In [1]:
import sys
import math
assert sys.version_info >= (3, 5) # make sure we have Python 3.5+

from pyspark.sql import SparkSession, functions, types
cluster_seeds = ['199.60.17.188', '199.60.17.216']
spark = SparkSession.builder.appName('cassandra read tables and etl') \
    .config('spark.cassandra.connection.host', ','.join(cluster_seeds)).getOrCreate()
assert spark.version >= '2.3' # make sure we have Spark 2.3+
sc = spark.sparkContext

In [2]:
bureau = spark.read.option("inferSchema", True).\
    csv('/Users/michaelyang/Downloads/all_data/bureau.csv',header=True)
bureau_balance = spark.read.option("inferSchema", True).\
    csv('/Users/michaelyang/Downloads/all_data/bureau_balance.csv',header=True)


In [3]:
def agg_numeric(df, group_var):
    """Aggregates the numeric values in a dataframe. This can
    be used to create features for each instance of the grouping variable.
    """
    
    # Remove id variables other than grouping variable
    for col in df.columns:
        if col != group_var and 'SK_ID' in col:
            df = df.drop(col)
            
    numerical_feats= [f for f,t in df.dtypes if t != 'string']
    numeric_df = df.select(numerical_feats)

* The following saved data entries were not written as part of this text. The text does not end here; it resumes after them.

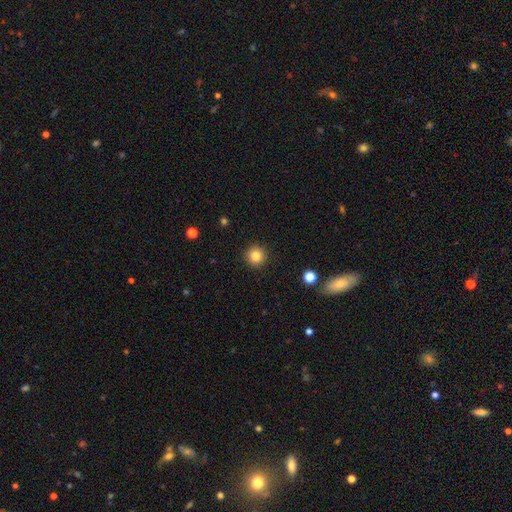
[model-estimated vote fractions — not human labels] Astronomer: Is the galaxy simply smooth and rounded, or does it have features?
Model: smooth — 84%.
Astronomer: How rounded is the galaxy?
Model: round — 95%.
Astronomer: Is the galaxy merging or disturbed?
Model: none — 92%.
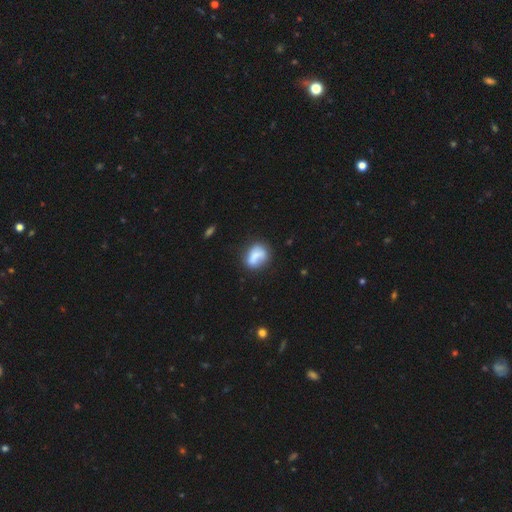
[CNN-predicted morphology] Smooth or featured: smooth — 69% (featured or disk — 23%)
How rounded: in between — 62% (round — 35%)
Merging: none — 49% (minor disturbance — 26%)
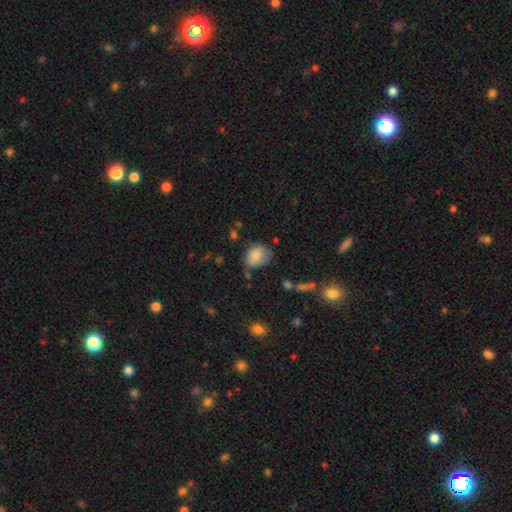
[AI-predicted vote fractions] Smooth or featured?
  - smooth: 82% *
  - featured or disk: 9%
  - star or artifact: 9%
How rounded?
  - in between: 60% *
  - round: 39%
  - cigar-shaped: 1%
Merging?
  - none: 53% *
  - minor disturbance: 33%
  - major disturbance: 10%
  - merger: 4%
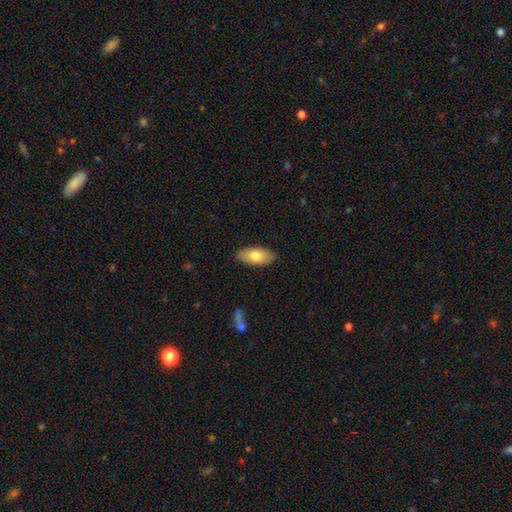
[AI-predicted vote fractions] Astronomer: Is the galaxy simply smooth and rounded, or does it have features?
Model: smooth — 75%.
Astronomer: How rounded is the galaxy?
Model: in between — 91%.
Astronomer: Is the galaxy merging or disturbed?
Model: none — 87%.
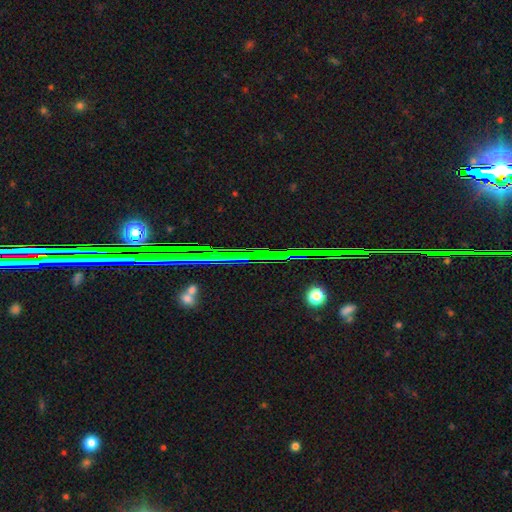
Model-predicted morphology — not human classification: smooth_or_featured: star or artifact (p=0.81) [alt: featured or disk p=0.10]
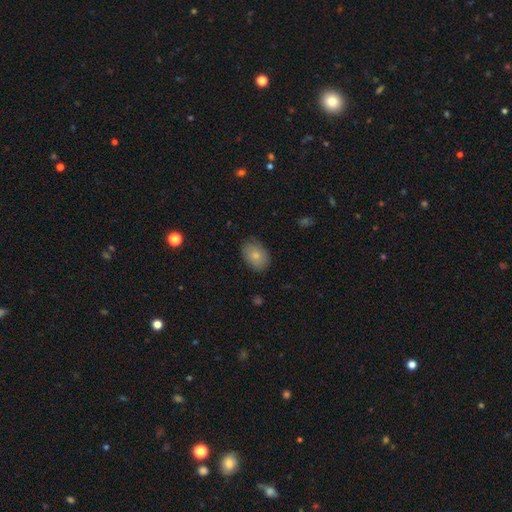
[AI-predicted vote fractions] smooth 80%, featured or disk 13%, star or artifact 7%. Down the decision tree: how rounded — in between (77%); merging — none (81%).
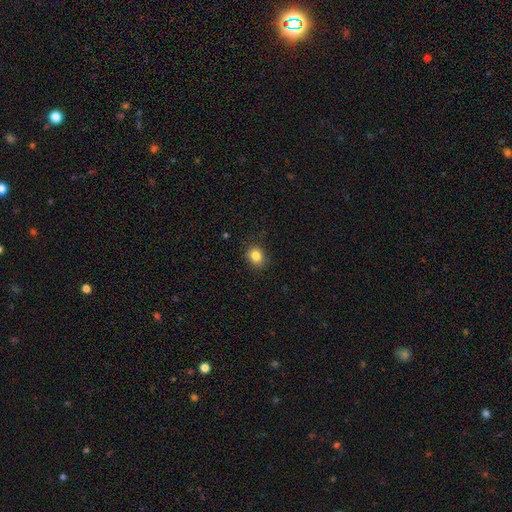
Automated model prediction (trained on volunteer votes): This appears to be a smooth galaxy with no disk features (84%) that is round (67%). Merging: none (85%).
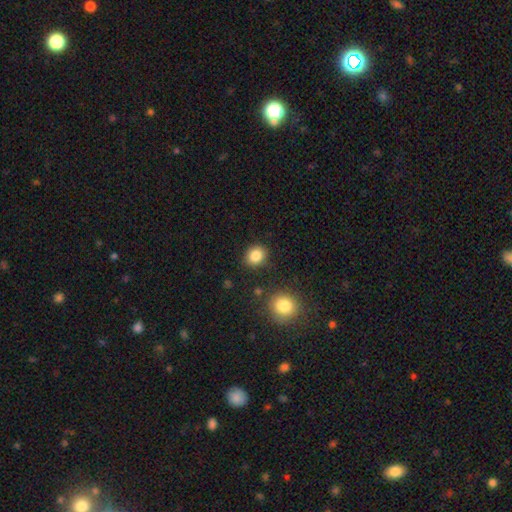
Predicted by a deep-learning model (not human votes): smooth_or_featured: smooth (p=0.85) [alt: star or artifact p=0.10]
how_rounded: round (p=0.70) [alt: in between p=0.29]
merging: none (p=0.87) [alt: minor disturbance p=0.08]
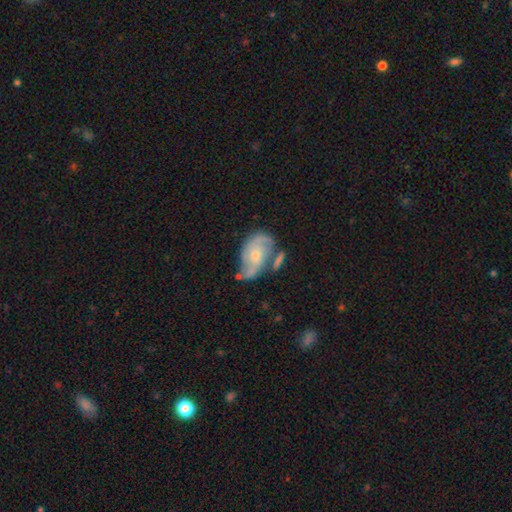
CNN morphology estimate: This appears to be a featured or disk galaxy (68%) with no bar (71%), 2 (63%) medium (43%) spiral arms (83%) and a small central bulge (54%). Merging: none (42%).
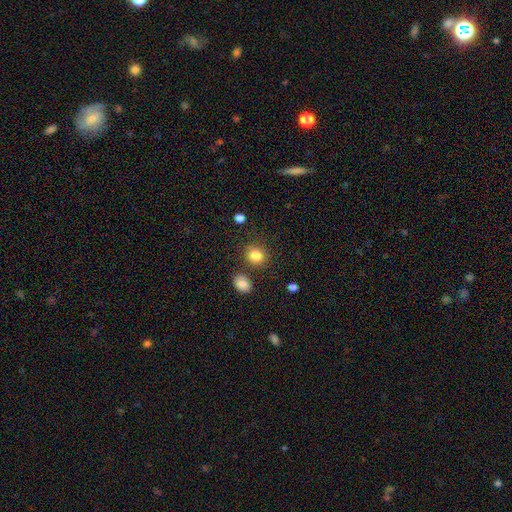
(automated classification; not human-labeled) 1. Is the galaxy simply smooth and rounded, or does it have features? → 85% smooth, 10% star or artifact, 5% featured or disk.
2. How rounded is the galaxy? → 69% round, 30% in between, 1% cigar-shaped.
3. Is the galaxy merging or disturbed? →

    # Group by the specified variable and calculate the statistics
    # = numeric_df.groupBy(group_var).agg(['count', 'mean', 'max', 'min', 'sum']).reset_index()
    count = numeric_df.groupBy(group_var).count()
    means = numeric_df.groupBy(group_var).avg().drop('avg(%s)' % (group_var))
    maxs = numeric_df.groupBy(group_var).max().drop('max(%s)' % (group_var))
    mins = numeric_df.groupBy(group_var).min().drop('min(%s)' % (group_var))
    sums = numeric_df.groupBy(group_var).sum().drop('sum(%s)' % (group_var))
    joined = count.join(means, count[group_var] == means[group_var]).drop(means[group_var])
    joined1 = joined.join(maxs,joined[group_var] == maxs[group_var]).drop(maxs[group_var])
    joined2 = joined1.join(mins,joined1[group_var] == mins[group_var]).drop(mins[group_var])
    joined3 = joined2.join(sums,joined1[group_var] == sums[group_var]).drop(sums[group_var])
    
    return joined3

In [4]:
def get_dummies(df,group_var):
    
    # parameter: a list of categorical features and a group key
    pivot_cols= [f for f,t in df.dtypes if t == 'string']
    keys = pivot_cols + [group_var] 
    
    before = df.select(keys)

    #Helper function to recursively join a list of dataframes
    #Can be simplified if you only need two columns
    def join_all(dfs,keys):
        if len(dfs) > 1:
            return dfs[0].join(join_all(dfs[1:],keys), on = keys, how = 'inner')
        else:
            return dfs[0]

    dfs = []
    combined = []
    for pivot_col in pivot_cols:
        pivotDF = before.groupBy(keys).pivot(pivot_col).count()
        new_names = pivotDF.columns[:len(keys)] +  ["e_{0}_{1}".format(pivot_col, c)
                                                    for c in pivotDF.columns[len(keys):]]        
        df = pivotDF.toDF(*new_names).fillna(0)    
        combined.append(df)

    encoded = join_all(combined,keys)
    
    #drop its original columns
    for col in pivot_cols:
        encoded = encoded.drop(col)
        
    return encoded

In [5]:
def count_categorical(df, group_var):
    """Computes counts and normalized counts for each observation
    of `group_var` of each unique category in every categorical variable
    """
    
    # Select the categorical columns
    encoded_df = get_dummies(df,group_var)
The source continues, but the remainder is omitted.